- Selected excerpt
Of course, there's nothing to prevent us putting in a "hack" that says "is
this magic number OK in any of the byte orderings we support".
This is a design decision - Chip (or leo), which road should we go down?
Change the packfile format, or code around the current way we do it?
>> The issue seems to be related to the jit core being in use. I can't
>> recreate it on amd64 (no jit)
I can't see any way it could be something to do with the JIT core, or any
runcore. We haven't even entered one at the point the above error is given.
>> but I can cause a segfault from random input on x86.
>>
>> --
>> $ ./parrot -j docs/running.pod
>> Segmentation fault
>> --
>>
This is a Bad Thing and needs fixing. I'll see what I can find - I don't
even see a segfault or any other error mesage under Win32, which is at least
as bad.
> Jonathan has volunteered to look into this. Thanks.
>
I'll do what I can.
Jonathan
If you do tweak the signature for the packfile format, I suggest you
take a leaf out of the PNG specification and ensure that the signature
will robustly detect common errors such as byte order transpositions,
CRLF-to-newline mappings (e.g. when binary files are FTPd using ASCII
mode), etc.
See section 12.11 of the PNG specification:
http://www.faqs.org/rfcs/rfc2083.html
Regards,
Roger Browne
> >> but I can cause a segfault from random input on x86.
> >>
> >> --
> >> $ ./parrot -j docs/running.pod
> >> Segmentation fault
> This is a Bad Thing and needs fixing. I'll see what I can find - I don't
> even see a segfault or any other error mesage under Win32, which is at least
> as bad.
It segfaults on me in Linux. The problem is that the JIT core always
expects there to be valid op_start and op_end members in
interpreter->code, so when there's no code there, it blindly
dereferences them. I don't have time now to trace what the other
runcores do in that situation, but I put a couple of guards in
src/interpreter.c in init_jit() and caused different errors.
-- c
I was looking at adding pbc support to 'file' this morning and the only
way to handle that would be to test for both byte orderings of the magic
number.
> This is a design decision - Chip (or leo), which road should we go down?
> Change the packfile format, or code around the current way we do it?
I agree. Some possible options are:
a) live with it
b) change the magic number to be two identical bytes so the byte
ordering doesn't matter
c) shrink the magic number to be a single byte
> >>The issue seems to be related to the jit core being in use. I can't
> >>recreate it on amd64 (no jit)

Items from a dataset
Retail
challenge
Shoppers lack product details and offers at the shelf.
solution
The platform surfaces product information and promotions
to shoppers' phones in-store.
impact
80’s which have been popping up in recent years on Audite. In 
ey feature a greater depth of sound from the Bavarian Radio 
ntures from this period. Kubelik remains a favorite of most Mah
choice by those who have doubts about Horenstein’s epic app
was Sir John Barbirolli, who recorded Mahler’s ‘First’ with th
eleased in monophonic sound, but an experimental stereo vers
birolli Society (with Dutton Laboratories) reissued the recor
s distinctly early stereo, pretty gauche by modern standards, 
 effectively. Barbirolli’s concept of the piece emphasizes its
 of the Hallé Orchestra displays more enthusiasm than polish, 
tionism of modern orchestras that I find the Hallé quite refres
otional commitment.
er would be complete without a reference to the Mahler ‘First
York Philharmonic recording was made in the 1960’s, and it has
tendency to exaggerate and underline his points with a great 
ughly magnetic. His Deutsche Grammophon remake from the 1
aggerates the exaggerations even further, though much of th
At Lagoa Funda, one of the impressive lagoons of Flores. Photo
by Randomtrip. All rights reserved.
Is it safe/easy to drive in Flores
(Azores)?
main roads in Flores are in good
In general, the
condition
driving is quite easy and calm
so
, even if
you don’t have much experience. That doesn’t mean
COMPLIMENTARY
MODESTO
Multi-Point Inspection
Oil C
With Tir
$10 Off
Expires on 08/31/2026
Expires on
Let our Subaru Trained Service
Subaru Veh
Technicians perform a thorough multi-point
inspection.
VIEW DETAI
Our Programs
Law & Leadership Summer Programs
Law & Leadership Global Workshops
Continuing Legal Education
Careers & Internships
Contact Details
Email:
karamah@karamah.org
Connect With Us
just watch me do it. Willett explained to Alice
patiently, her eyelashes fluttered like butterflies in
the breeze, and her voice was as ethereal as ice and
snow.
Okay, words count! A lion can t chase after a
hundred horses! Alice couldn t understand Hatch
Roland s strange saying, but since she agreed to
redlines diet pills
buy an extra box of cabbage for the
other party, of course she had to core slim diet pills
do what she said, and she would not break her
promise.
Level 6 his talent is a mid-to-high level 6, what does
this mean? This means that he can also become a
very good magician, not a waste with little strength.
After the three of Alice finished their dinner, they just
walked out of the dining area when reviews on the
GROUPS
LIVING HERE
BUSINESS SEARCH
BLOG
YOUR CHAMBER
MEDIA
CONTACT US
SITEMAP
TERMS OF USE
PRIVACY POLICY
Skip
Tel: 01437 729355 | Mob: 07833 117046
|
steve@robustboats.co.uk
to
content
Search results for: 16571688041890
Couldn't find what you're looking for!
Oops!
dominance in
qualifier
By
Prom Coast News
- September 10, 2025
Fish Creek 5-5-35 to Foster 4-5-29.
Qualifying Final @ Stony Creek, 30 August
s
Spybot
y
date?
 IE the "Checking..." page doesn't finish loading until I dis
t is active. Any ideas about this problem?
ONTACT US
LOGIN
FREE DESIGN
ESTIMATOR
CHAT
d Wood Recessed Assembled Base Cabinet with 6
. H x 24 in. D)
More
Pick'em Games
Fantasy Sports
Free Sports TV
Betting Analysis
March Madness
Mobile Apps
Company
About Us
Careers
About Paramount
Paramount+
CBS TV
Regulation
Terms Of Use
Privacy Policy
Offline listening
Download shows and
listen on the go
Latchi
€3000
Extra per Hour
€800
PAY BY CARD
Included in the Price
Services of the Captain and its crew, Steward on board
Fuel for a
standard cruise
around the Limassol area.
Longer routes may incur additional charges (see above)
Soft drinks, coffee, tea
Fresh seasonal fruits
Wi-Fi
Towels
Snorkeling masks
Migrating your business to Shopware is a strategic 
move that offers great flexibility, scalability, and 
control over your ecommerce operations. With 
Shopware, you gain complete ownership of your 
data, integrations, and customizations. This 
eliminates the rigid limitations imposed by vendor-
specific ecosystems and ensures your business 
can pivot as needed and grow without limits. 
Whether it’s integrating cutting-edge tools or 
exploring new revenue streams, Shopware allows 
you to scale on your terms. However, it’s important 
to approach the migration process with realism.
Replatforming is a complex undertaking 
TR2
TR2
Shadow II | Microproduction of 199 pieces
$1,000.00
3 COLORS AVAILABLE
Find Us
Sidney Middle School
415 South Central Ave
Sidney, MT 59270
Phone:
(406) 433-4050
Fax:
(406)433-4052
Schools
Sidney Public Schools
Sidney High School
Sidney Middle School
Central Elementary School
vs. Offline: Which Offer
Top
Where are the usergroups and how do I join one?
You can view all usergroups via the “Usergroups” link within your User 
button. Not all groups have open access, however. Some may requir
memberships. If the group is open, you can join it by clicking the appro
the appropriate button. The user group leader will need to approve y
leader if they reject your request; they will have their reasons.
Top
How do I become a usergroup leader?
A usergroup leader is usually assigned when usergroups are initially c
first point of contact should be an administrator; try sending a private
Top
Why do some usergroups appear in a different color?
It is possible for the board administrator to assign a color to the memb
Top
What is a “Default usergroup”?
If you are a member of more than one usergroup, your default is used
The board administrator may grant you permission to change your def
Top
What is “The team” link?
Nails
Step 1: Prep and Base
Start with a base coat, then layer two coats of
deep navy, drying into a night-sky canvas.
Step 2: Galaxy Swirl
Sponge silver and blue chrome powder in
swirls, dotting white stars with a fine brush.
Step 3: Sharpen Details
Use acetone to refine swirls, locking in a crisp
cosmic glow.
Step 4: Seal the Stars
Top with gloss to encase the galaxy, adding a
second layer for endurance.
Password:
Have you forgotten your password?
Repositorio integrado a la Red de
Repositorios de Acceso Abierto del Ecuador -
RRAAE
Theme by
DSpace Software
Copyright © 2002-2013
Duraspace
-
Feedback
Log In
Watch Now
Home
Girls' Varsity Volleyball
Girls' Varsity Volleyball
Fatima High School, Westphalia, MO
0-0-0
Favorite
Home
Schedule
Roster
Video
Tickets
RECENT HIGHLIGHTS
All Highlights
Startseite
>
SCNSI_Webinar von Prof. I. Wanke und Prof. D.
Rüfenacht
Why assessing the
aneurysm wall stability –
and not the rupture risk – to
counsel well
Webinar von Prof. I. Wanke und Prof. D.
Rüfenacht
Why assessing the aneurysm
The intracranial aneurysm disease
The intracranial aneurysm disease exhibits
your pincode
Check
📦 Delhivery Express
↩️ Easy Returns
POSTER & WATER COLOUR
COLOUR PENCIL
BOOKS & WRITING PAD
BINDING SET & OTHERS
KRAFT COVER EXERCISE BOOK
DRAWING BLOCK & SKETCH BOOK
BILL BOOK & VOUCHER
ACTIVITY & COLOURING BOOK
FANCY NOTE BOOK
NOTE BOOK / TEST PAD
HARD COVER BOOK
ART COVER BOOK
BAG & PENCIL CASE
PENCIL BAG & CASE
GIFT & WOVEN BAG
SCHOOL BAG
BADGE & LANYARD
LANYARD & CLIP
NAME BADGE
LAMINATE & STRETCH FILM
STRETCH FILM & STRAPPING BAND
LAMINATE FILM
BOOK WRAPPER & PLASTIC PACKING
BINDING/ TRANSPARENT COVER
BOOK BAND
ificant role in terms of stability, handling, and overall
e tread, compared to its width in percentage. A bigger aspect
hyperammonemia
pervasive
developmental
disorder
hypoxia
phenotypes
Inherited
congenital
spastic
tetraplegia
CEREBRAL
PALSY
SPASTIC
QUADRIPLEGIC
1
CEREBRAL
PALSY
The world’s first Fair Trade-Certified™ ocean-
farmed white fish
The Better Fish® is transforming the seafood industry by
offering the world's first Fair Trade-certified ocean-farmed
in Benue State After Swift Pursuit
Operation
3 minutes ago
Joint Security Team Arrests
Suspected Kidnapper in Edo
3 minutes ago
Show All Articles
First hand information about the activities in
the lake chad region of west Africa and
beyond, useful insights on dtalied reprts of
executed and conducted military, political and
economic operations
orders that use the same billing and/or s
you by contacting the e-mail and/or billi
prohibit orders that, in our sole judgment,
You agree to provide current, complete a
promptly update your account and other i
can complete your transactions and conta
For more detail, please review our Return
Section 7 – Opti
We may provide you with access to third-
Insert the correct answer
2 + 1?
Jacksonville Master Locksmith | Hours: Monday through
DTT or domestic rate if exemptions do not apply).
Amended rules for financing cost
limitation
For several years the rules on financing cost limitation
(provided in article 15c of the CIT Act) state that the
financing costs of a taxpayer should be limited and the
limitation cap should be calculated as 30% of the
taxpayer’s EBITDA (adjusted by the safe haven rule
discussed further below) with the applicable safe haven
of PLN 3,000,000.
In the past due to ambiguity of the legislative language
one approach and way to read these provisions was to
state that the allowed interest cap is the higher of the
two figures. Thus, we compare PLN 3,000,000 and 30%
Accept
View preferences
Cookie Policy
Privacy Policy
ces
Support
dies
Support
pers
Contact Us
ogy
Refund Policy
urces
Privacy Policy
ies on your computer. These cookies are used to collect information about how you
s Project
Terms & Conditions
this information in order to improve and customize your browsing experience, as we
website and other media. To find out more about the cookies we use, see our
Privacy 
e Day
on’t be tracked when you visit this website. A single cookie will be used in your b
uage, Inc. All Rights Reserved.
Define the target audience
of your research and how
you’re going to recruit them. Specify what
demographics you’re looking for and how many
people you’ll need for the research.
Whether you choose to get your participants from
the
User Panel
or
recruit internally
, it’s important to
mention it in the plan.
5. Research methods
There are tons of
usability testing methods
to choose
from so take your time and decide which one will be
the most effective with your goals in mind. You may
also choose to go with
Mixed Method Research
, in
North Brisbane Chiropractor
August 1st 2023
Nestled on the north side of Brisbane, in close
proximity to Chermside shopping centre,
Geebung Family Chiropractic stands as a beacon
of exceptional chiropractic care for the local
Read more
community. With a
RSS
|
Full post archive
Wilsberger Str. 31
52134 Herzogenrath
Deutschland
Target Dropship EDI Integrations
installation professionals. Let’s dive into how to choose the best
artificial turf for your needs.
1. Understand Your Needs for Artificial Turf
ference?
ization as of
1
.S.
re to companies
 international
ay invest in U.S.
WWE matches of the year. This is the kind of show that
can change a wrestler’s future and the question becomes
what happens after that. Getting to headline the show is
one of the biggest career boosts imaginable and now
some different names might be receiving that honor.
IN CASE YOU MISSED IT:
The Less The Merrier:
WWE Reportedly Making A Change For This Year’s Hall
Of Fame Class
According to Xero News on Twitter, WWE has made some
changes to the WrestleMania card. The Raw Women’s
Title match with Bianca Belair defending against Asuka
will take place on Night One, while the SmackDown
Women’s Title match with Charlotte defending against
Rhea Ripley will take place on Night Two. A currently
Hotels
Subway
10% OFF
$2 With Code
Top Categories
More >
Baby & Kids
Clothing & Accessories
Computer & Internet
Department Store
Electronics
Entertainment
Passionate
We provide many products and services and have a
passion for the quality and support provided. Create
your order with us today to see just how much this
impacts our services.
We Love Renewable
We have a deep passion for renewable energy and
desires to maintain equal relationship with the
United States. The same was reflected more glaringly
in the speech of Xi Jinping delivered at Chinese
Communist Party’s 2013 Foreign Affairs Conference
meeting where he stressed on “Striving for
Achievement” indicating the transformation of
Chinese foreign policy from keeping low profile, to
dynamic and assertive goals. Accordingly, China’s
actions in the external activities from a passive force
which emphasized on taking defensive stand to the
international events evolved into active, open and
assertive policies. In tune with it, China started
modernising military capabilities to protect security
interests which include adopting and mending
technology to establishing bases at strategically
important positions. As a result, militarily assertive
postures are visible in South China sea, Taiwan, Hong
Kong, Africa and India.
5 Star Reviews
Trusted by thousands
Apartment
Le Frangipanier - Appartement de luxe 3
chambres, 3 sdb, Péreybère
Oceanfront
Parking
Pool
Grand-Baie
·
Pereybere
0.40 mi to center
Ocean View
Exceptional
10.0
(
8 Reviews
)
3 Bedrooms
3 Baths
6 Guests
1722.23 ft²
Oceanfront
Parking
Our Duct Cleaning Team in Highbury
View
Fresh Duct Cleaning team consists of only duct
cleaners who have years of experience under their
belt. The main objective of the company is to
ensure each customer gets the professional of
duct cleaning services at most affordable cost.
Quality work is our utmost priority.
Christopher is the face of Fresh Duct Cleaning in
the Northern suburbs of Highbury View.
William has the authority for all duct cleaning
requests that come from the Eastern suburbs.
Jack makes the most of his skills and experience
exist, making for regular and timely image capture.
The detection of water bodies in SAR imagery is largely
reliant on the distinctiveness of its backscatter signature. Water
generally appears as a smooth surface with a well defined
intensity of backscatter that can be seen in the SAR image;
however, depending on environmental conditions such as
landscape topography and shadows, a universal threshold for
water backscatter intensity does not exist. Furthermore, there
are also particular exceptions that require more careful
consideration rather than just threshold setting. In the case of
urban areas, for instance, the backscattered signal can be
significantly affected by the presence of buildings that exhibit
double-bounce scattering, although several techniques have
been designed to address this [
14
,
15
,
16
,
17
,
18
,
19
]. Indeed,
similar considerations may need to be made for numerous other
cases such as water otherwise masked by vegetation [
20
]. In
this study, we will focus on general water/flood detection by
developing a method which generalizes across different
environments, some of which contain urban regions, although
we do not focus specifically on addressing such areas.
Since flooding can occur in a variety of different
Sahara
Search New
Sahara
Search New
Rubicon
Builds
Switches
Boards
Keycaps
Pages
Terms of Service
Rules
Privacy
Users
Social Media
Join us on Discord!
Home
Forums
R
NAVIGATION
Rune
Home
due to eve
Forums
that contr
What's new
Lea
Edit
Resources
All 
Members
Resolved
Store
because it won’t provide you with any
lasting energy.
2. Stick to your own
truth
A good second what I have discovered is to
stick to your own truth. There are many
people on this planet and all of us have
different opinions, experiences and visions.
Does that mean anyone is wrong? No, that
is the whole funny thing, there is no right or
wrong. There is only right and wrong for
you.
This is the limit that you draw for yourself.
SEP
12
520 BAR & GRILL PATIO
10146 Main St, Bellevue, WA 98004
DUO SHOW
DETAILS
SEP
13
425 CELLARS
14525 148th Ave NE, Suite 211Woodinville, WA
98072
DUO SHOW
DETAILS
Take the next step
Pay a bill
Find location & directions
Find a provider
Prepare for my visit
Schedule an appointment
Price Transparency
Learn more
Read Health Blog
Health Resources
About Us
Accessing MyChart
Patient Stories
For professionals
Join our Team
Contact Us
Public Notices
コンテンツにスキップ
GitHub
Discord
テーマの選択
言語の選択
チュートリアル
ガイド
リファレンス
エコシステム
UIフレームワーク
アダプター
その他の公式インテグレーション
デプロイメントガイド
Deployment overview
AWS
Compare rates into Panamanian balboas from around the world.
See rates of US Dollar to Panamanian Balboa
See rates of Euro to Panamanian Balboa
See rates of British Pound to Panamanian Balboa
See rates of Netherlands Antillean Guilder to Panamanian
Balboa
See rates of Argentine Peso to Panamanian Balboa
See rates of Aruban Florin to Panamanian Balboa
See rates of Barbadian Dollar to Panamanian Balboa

- What this exercise asks
(1) According to the packfile thread, what does the JIT core always expect to find in interpreter->code?
(2) Repeat the packfile thread from "I can't see" to "into this. Thanks.".
Rely only on the packfile thread.

- Task-by-task solutions
(1) Valid op_start and op_end members.

(2)
I can't see any way it could be something to do with the JIT core, or any
runcore. We haven't even entered one at the point the above error is given.
>> but I can cause a segfault from random input on x86.
>>
>> --
>> $ ./parrot -j docs/running.pod
>> Segmentation fault
>> --
>>
This is a Bad Thing and needs fixing. I'll see what I can find - I don't
even see a segfault or any other error mesage under Win32, which is at least
as bad.
> Jonathan has volunteered to look into this. Thanks.